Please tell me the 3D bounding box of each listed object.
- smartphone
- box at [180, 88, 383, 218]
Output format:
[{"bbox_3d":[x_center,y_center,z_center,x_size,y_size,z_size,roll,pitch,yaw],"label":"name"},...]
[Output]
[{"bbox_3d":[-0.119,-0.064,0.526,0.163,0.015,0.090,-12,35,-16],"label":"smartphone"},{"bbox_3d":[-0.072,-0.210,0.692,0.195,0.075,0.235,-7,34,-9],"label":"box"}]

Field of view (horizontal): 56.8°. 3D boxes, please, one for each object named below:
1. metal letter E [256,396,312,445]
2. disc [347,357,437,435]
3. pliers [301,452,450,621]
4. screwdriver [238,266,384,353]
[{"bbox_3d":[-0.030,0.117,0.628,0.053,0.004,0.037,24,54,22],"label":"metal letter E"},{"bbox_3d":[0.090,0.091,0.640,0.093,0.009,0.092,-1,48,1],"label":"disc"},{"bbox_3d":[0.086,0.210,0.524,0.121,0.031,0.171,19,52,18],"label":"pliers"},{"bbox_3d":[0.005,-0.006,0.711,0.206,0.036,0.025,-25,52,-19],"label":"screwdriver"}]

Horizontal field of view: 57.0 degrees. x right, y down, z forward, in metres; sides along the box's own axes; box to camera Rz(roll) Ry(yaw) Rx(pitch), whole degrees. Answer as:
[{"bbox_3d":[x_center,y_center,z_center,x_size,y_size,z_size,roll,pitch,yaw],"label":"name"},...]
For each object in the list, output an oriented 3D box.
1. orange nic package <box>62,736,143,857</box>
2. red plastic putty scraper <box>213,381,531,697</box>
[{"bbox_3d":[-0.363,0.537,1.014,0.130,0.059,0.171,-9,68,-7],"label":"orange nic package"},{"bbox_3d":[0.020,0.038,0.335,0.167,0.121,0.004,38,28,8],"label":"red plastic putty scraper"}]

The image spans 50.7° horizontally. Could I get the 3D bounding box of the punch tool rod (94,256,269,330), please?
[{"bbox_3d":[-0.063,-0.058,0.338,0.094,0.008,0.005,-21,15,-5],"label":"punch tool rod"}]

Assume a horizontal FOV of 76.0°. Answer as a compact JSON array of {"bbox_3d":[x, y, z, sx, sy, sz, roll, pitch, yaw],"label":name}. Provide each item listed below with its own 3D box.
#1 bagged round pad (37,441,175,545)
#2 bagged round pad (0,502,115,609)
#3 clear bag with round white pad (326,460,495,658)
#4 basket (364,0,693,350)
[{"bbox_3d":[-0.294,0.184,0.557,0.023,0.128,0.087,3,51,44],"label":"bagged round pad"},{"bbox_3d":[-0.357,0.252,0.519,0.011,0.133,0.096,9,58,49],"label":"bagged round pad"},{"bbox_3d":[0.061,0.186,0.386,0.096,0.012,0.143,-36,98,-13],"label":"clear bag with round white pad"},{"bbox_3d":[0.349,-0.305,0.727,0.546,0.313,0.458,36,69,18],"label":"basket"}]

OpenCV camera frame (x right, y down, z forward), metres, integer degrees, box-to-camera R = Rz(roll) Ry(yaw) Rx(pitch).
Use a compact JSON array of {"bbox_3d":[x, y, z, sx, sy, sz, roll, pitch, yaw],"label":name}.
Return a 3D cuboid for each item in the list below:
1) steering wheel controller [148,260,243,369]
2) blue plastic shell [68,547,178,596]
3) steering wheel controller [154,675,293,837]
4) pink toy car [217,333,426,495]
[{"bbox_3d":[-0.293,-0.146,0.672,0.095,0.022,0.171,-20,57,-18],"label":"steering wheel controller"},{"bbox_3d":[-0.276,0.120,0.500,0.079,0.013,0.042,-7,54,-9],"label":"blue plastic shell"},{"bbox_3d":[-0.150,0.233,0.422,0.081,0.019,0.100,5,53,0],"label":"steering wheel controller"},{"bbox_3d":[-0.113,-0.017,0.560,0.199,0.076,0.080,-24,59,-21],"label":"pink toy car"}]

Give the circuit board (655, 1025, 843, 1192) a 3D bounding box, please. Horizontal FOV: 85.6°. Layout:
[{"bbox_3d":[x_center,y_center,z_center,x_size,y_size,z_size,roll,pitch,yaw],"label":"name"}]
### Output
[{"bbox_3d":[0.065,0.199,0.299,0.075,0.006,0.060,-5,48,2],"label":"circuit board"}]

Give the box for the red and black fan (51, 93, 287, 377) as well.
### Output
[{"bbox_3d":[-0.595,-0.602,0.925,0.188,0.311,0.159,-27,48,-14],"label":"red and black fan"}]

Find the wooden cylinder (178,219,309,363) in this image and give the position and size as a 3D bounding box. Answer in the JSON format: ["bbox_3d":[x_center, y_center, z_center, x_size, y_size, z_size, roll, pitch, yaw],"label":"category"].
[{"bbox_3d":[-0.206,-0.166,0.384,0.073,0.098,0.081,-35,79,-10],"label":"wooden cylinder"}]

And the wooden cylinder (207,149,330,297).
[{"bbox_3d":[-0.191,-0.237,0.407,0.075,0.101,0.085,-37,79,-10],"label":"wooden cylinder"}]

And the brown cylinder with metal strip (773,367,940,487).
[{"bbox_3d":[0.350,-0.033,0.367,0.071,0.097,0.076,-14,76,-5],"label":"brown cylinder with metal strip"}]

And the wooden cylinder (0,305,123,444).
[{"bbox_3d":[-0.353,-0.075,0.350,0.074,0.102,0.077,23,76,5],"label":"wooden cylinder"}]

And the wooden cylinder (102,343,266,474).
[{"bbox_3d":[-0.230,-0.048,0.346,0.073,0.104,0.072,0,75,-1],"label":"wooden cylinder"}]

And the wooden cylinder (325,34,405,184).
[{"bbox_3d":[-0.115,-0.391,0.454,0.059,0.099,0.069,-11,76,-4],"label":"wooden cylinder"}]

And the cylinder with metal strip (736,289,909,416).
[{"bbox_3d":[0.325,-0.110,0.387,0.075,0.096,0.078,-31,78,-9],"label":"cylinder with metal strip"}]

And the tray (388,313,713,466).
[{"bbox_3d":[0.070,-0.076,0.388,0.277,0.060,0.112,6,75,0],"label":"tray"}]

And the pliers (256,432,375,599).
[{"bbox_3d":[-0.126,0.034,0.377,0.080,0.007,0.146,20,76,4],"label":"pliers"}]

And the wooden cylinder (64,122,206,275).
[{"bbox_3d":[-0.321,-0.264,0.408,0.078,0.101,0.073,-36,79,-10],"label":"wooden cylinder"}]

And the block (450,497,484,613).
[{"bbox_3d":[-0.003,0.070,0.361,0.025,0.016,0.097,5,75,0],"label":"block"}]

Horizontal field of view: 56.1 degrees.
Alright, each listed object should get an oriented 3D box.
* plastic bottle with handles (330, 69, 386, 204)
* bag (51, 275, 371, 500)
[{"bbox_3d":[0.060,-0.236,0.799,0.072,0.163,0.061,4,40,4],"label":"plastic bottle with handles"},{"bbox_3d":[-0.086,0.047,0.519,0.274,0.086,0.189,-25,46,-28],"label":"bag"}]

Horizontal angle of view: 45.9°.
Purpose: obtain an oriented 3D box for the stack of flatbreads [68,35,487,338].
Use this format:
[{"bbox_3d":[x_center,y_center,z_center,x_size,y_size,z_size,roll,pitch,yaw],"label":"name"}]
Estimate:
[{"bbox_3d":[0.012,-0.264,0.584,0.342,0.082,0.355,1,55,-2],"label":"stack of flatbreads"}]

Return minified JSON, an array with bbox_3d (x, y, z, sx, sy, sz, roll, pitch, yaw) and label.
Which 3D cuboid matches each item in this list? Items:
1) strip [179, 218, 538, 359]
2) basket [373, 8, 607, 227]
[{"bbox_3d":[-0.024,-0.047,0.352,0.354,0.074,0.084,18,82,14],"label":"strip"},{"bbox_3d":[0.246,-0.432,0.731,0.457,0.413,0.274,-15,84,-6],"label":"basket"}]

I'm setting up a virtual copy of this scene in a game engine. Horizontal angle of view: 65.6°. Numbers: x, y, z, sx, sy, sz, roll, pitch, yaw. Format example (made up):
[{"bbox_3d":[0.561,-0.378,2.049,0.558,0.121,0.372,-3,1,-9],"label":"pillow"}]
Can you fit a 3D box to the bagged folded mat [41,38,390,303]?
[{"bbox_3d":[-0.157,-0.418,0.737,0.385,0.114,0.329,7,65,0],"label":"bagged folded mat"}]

### TASK STATEMENT
Wherever a line in the entries above holds "item", copy that line.

### YOUR SOLUTION
Assume a horizontal FOV of 76.0°. Answer as a compact JSON array of {"bbox_3d":[x, y, z, sx, sy, sz, roll, pitch, yaw],"label":name}. Provide each item listed below with its own 3D box.
Return a 3D cuboid for each item in the list below:
Which 3D cuboid matches each item in this list? Items:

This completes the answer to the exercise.